The "He admitted never reading the transcripts" thing appears to be an outright fabrication, made up to demonize Ruckelshaus. If you disgree, show us where he said that.
Ruckelshaus disagreed with Sweeny after closely examining all the evidence. That was his job, to look at all the evidence, and not just blindly follow Sweeny. 40 years later, the science shows beyond a shadow of a doubt that Ruckelshaus was correct on all counts, and Sweeny was totally wrong. But that won't matter to the right-wing conspiracy theorists. This is similar to the AGW issue, where they only care about what's politically correct instead of what's true.
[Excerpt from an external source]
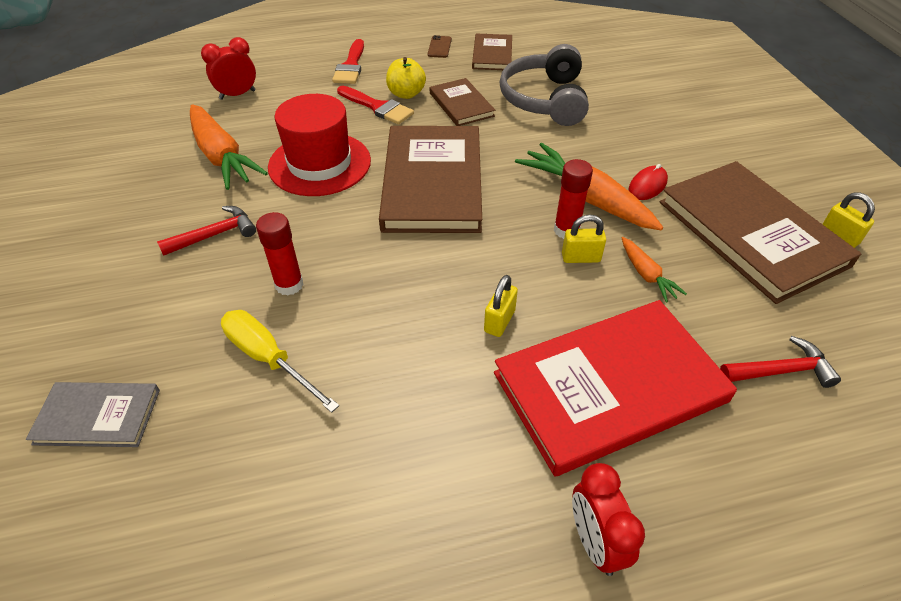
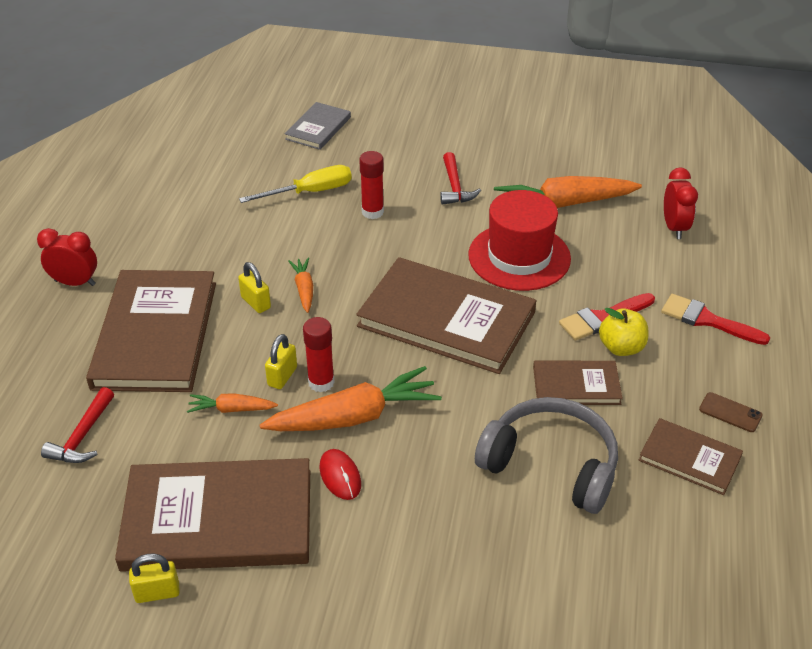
camera: 115 degrees right, 5 degrees down
(453, 291) = (304, 289): none -> orange carrot
(609, 387) = (155, 334): red book -> brown book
They want excuses to hate liberals, not accurate science.
Note that Ruckeshaus did not order a ban on DDT for malaria control, another basic fact that the conspiracy theorists get wrong. He orders a ban for agricultural use, which was justified by the evidence. And no one really protested at the time. The Boll Weevil had already become resistant to DDT, and DDT use in the USA was already in heavy decline.
Nice conspiracy theory. USAID disagrees with that version of history.
Well then, you should have no trouble showing us where the NIH says that. I give you sources, and it's time for you to do the same.
Quite a trick, given that DDT was never banned for malaria control. When, over and over, you get the basic facts so completely wrong, why should anyone pay attention to you?
Back in the real world, Ruckelhaus and Carlson saved millions. They eliminated the root cause of mosquito resistance, the agricultural use of DDT. That made DDT viable again for household use in malaria control.